Taylor: Quick test for good and bad

You can’t legislate good. Or goodness, if you prefer. You can only legislate against badness.

I think I may have discovered a fundamental law of the universe.

OK, maybe not the universe. But at least of human affairs.

And that law is—You can’t legislate good. Or goodness, if you prefer. You can only legislate against badness.

Think about it—our criminal and civil codes are all about things that you can’t or shouldn’t do to another person. You can’t kill them. Hurt them. Cheat them. Oppress them. Conspire against them.

And we can enforce—more or less effectively—those prohibitions.

But you cannot pass laws that will make people be kind to each other. You can’t make them love each other. You can’t make them thoughtful, considerate, or sensitive.

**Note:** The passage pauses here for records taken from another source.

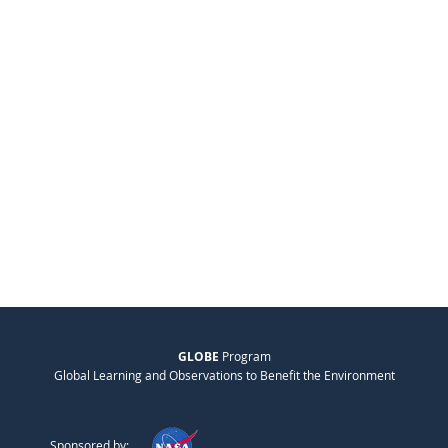
GLOBE
Program
Global Learning and Observations to Benefit the Environment
Sponsored by:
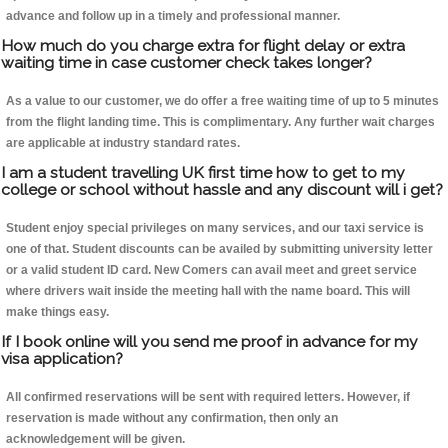
advance and follow up in a timely and professional manner.
How much do you charge extra for flight delay or extra
waiting time in case customer check takes longer?
As a value to our customer, we do offer a free waiting time of up to 5 minutes
from the flight landing time. This is complimentary. Any further wait charges
are applicable at industry standard rates.
I am a student travelling UK first time how to get to my
college or school without hassle and any discount will i get?
Student enjoy special privileges on many services, and our taxi service is
one of that. Student discounts can be availed by submitting university letter
or a valid student ID card. New Comers can avail meet and greet service
where drivers wait inside the meeting hall with the name board. This will
make things easy.
If I book online will you send me proof in advance for my
visa application?
All confirmed reservations will be sent with required letters. However, if
reservation is made without any confirmation, then only an
acknowledgement will be given.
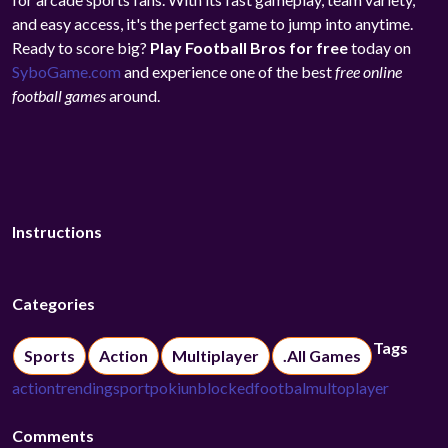
and easy access, it's the perfect game to jump into anytime.
Ready to score big?
Play Football Bros for free
today on
SyboGame.com
and experience one of the best
free online
football games
around.
Instructions
Categories
Tags
Sports
Action
Multiplayer
.All Games
action
trending
sport
poki
unblocked
footbal
multoplayer
Comments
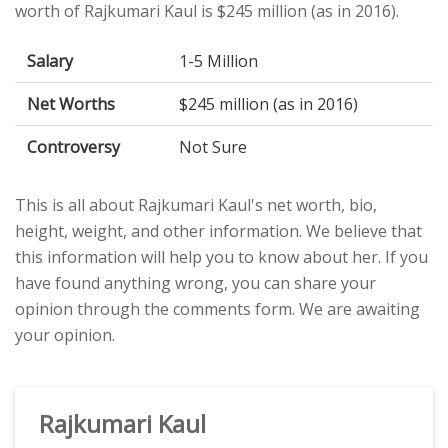
worth of Rajkumari Kaul is $245 million (as in 2016).
Salary
1-5 Million
Net Worths
$245 million (as in 2016)
Controversy
Not Sure
This is all about Rajkumari Kaul's net worth, bio,
height, weight, and other information. We believe that
this information will help you to know about her. If you
have found anything wrong, you can share your
opinion through the comments form. We are awaiting
your opinion.
Rajkumari Kaul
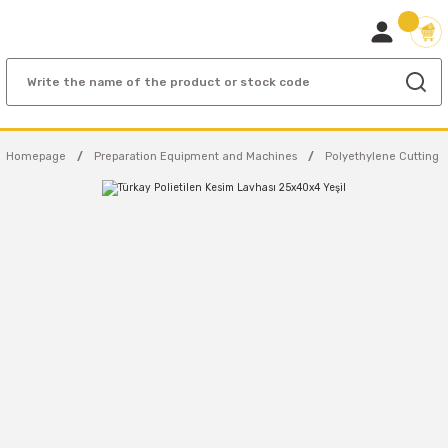
Homepage
Preparation Equipment and Machines
Polyethylene Cutting 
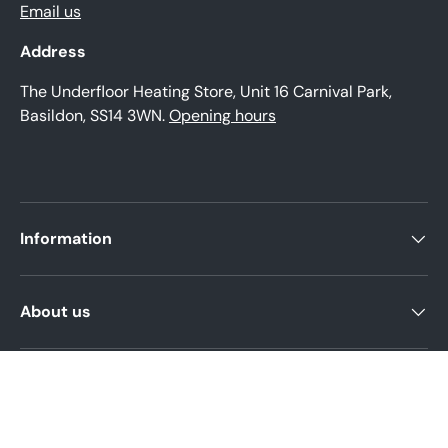
Email us
Address
The Underfloor Heating Store, Unit 16 Carnival Park,
Basildon, SS14 3WN.
Opening hours
Information
About us
Product help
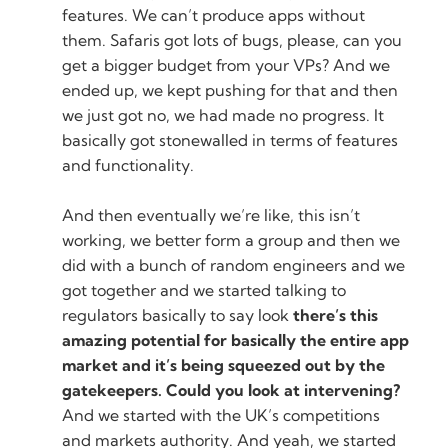
features. We can’t produce apps without
them. Safaris got lots of bugs, please, can you
get a bigger budget from your VPs? And we
ended up, we kept pushing for that and then
we just got no, we had made no progress. It
basically got stonewalled in terms of features
and functionality.
And then eventually we’re like, this isn’t
working, we better form a group and then we
did with a bunch of random engineers and we
got together and we started talking to
regulators basically to say look
there’s this
amazing potential for basically the entire app
market and it’s being squeezed out by the
gatekeepers. Could you look at intervening?
And we started with the UK’s competitions
and markets authority. And yeah, we started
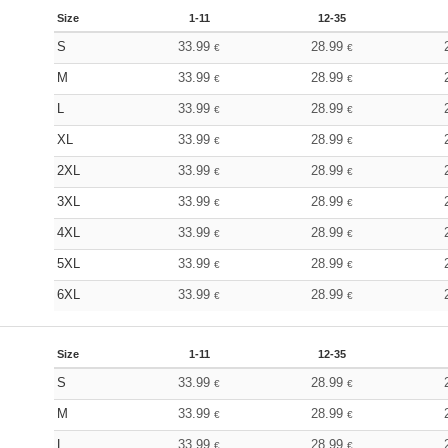
Size
1-11
12-35
S
33.99
28.99
€
€
M
33.99
28.99
€
€
L
33.99
28.99
€
€
XL
33.99
28.99
€
€
2XL
33.99
28.99
€
€
3XL
33.99
28.99
€
€
4XL
33.99
28.99
€
€
5XL
33.99
28.99
€
€
6XL
33.99
28.99
€
€
Size
1-11
12-35
S
33.99
28.99
€
€
M
33.99
28.99
€
€
L
33.99
28.99
€
€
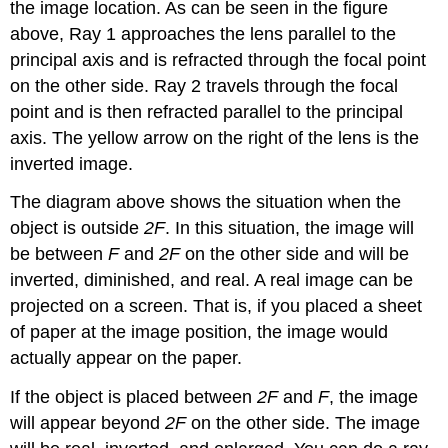
the image location. As can be seen in the figure
above, Ray 1 approaches the lens parallel to the
principal axis and is refracted through the focal point
on the other side. Ray 2 travels through the focal
point and is then refracted parallel to the principal
axis. The yellow arrow on the right of the lens is the
inverted image.
The diagram above shows the situation when the
object is outside
2F
. In this situation, the image will
be between
F
and
2F
on the other side and will be
inverted, diminished, and real. A real image can be
projected on a screen. That is, if you placed a sheet
of paper at the image position, the image would
actually appear on the paper.
If the object is placed between
2F
and
F
, the image
will appear beyond
2F
on the other side. The image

You can pass laws that will tax part of everyone’s income and turn the money over to a worthy cause—be that cause education, health care, or (as in Germany) the established churches. But you cannot write laws that will make people generous. As soon as the donation becomes mandatory, it ceases to be generosity.

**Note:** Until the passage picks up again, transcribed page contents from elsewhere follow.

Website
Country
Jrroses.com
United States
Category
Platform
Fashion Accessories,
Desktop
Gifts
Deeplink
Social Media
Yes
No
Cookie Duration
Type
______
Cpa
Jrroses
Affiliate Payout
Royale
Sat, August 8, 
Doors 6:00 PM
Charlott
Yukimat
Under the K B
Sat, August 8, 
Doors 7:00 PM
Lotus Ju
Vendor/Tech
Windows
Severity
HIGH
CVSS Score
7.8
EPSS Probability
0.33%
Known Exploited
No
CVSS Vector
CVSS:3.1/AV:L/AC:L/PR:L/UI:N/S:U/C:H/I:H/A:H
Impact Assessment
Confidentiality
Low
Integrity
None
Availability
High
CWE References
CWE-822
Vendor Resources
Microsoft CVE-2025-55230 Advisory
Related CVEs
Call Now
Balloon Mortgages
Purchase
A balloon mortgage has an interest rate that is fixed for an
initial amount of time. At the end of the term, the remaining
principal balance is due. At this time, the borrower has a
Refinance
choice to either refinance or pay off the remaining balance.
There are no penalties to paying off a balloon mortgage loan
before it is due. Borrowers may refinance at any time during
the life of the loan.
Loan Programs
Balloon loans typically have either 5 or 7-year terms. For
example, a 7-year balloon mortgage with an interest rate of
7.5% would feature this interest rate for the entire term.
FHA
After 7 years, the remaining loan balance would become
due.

You can penalize promiscuity; you cannot mandate morality.

Goodness, kindness, love—these are always voluntary.

St. Paul listed desirable attributes in a Christian—none of them can be enforced.

The closest thing to a command to be good comes from the Hebrew book of Leviticus, later quoted by Jesus: “You shall love your neighbour as yourself.”

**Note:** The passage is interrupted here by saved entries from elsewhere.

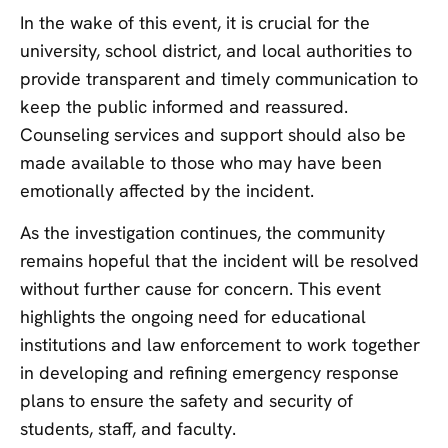
In the wake of this event, it is crucial for the
university, school district, and local authorities to
provide transparent and timely communication to
keep the public informed and reassured.
Counseling services and support should also be
made available to those who may have been
emotionally affected by the incident.
As the investigation continues, the community
remains hopeful that the incident will be resolved
without further cause for concern. This event
highlights the ongoing need for educational
institutions and law enforcement to work together
in developing and refining emergency response
plans to ensure the safety and security of
students, staff, and faculty.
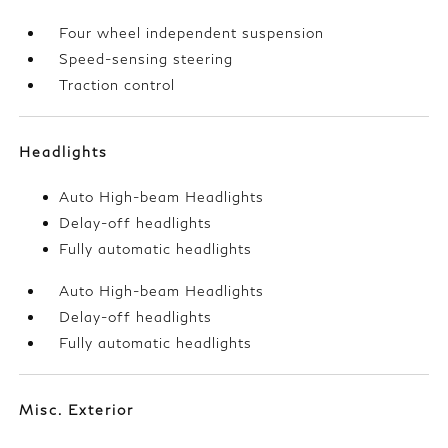
Four wheel independent suspension
Speed-sensing steering
Traction control
Headlights
Auto High-beam Headlights
Delay-off headlights
Fully automatic headlights
Auto High-beam Headlights
Delay-off headlights
Fully automatic headlights
Misc. Exterior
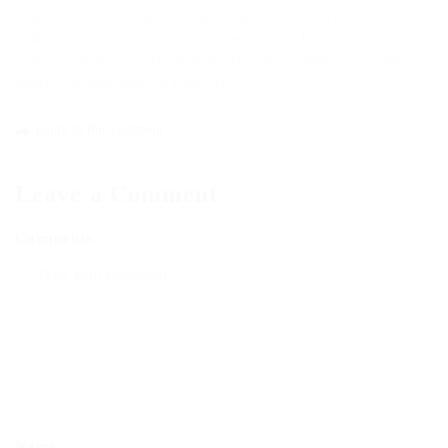
Assumenda et sunt ipsum id quo non. Reprehenderit nihil
laudantium magni vero vel et consequuntur. Inventore
praesentium soluta quas. Sed perferendis possimus sint cumque a
impedit. Autem quos sit enim sed.
Reply to this comment
Leave a Comment
Comments
Name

It’s like the variants of the Golden Rule, found in every religion and culture: “Treat others as you would want them to treat you.”

Neither of those admonitions can be imposed. Not even by God, it would seem. The best they can do is create a climate in which people feel social pressure to conform to certain standards.

And even conformity may be mistaken. White South Africans conformed, for generations, by treating black people like cockroaches. Devout Hindus still maintain an equally punitive caste system. Some churches and religions apply a kind of gender apartheid to women.

Admittedly, my thesis has fuzzy edges. China bans additional children; the Vatican bans devices to restrict children. Some states prohibit abortion, even for forced sex; others use abortion to undo overly voluntary sex. Judaism prescribes genital mutilation for males; some other societies, for females.

Because these are all imposed, my “law” would consider all of them wrong.

I suspect that I have always rebelled against arbitrary rules and regulations. At times, when I worked in corporate environments, I admit that I did my best to subvert the petty procedures that sprout like mushrooms in the compost of bureaucracies.

I would love to live in a world that didn’t require rules and regulations at all. Where each person was sufficiently concerned about each other person’s welfare that we didn’t need punitive laws to prevent us from harming each other.

Unfortunately, we don’t live in that kind of world.

At least my principle gives me a quick test for distinguishing right from wrong, good from bad. If it can be legislated against, it’s probably bad. If it can’t be enforced, it’s probably good.